[Structured diff data]
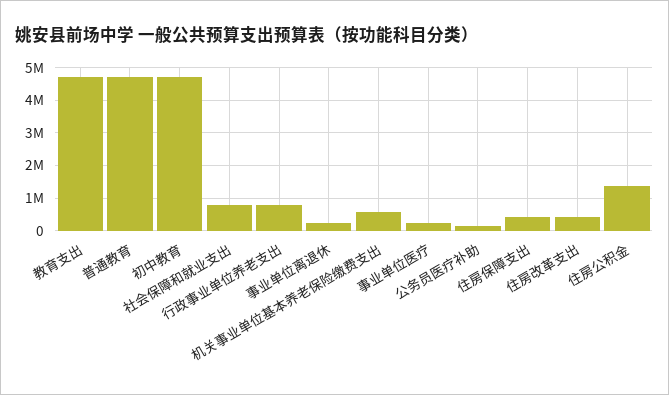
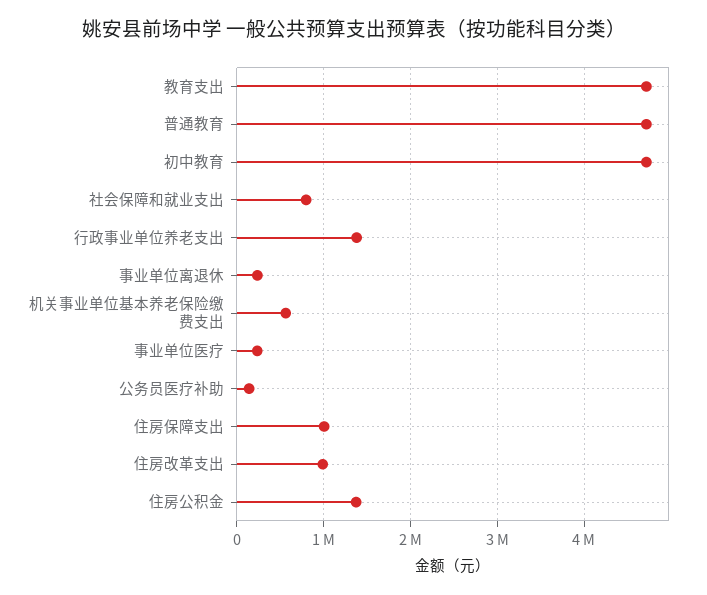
  {
    "教育支出": 4700000,
    "普通教育": 4700000,
    "初中教育": 4700000,
    "社会保障和就业支出": 800000,
-   "行政事业单位养老支出": 800000,
+   "行政事业单位养老支出": 1400000,
    "事业单位离退休": 200000,
    "机关事业单位基本养老保险缴费支出": 600000,
    "事业单位医疗": 200000,
    "公务员医疗补助": 100000,
-   "住房保障支出": 400000,
+   "住房保障支出": 1000000,
-   "住房改革支出": 400000,
+   "住房改革支出": 1000000,
    "住房公积金": 1400000
  }

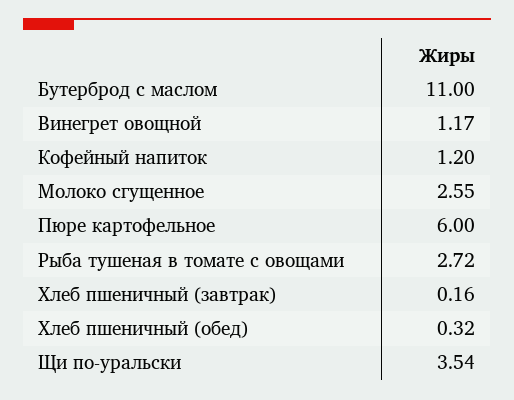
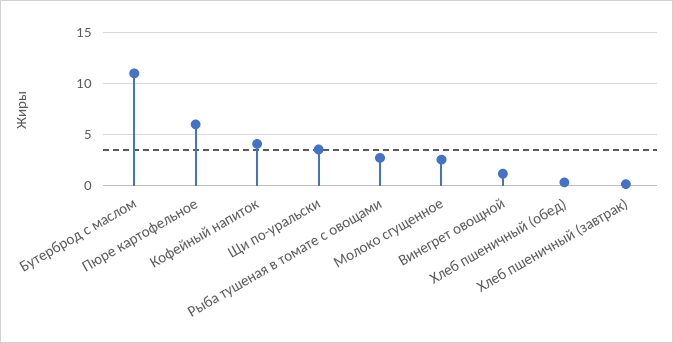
  {
    "Бутерброд с маслом": 11,
    "Винегрет овощной": 1.17,
-   "Кофейный напиток": 1.2,
+   "Кофейный напиток": 4,
    "Молоко сгущенное": 2.55,
    "Пюре картофельное": 6,
    "Рыба тушеная в томате с овощами": 2.72,
    "Хлеб пшеничный (завтрак)": 0.16,
    "Хлеб пшеничный (обед)": 0.32,
    "Щи по-уральски": 3.54
  }

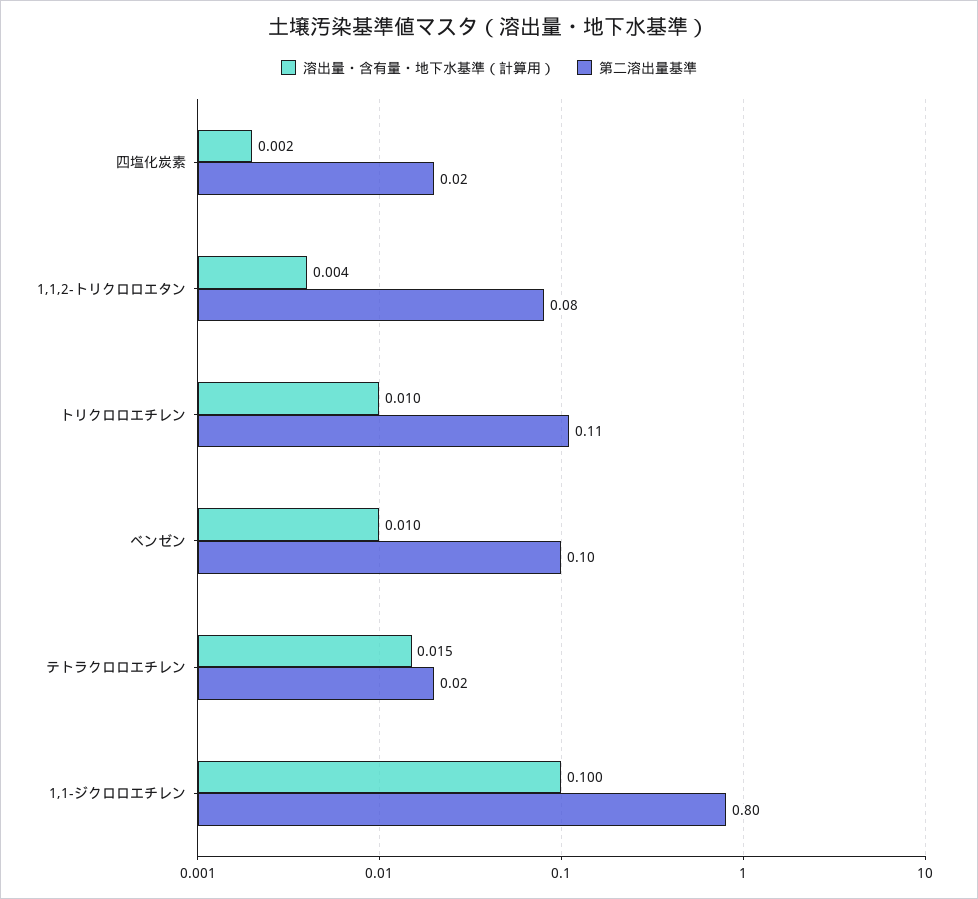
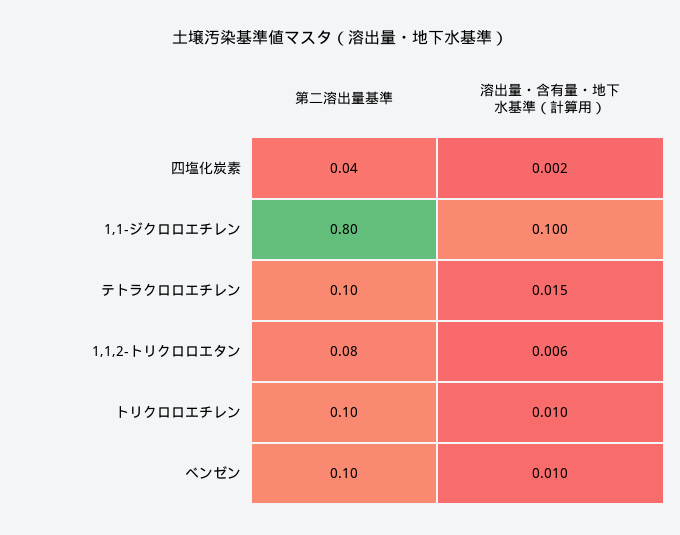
  {
    "溶出量・含有量・地下水基準（計算用）": {
      "四塩化炭素": 0.002,
-     "1,1,2-トリクロロエタン": 0.004,
+     "1,1,2-トリクロロエタン": 0.006,
      "トリクロロエチレン": 0.01,
      "ベンゼン": 0.01,
      "テトラクロロエチレン": 0.015,
      "1,1-ジクロロエチレン": 0.1
    },
    "第二溶出量基準": {
-     "四塩化炭素": 0.02,
+     "四塩化炭素": 0.04,
      "1,1,2-トリクロロエタン": 0.08,
-     "トリクロロエチレン": 0.11,
+     "トリクロロエチレン": 0.1,
      "ベンゼン": 0.1,
-     "テトラクロロエチレン": 0.02,
+     "テトラクロロエチレン": 0.1,
      "1,1-ジクロロエチレン": 0.8
    }
  }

What you need to do: The word "Хлеб" appears in some of the lines above. Copy those lines.

Response:
    "Хлеб пшеничный (завтрак)": 0.16,
    "Хлеб пшеничный (обед)": 0.32,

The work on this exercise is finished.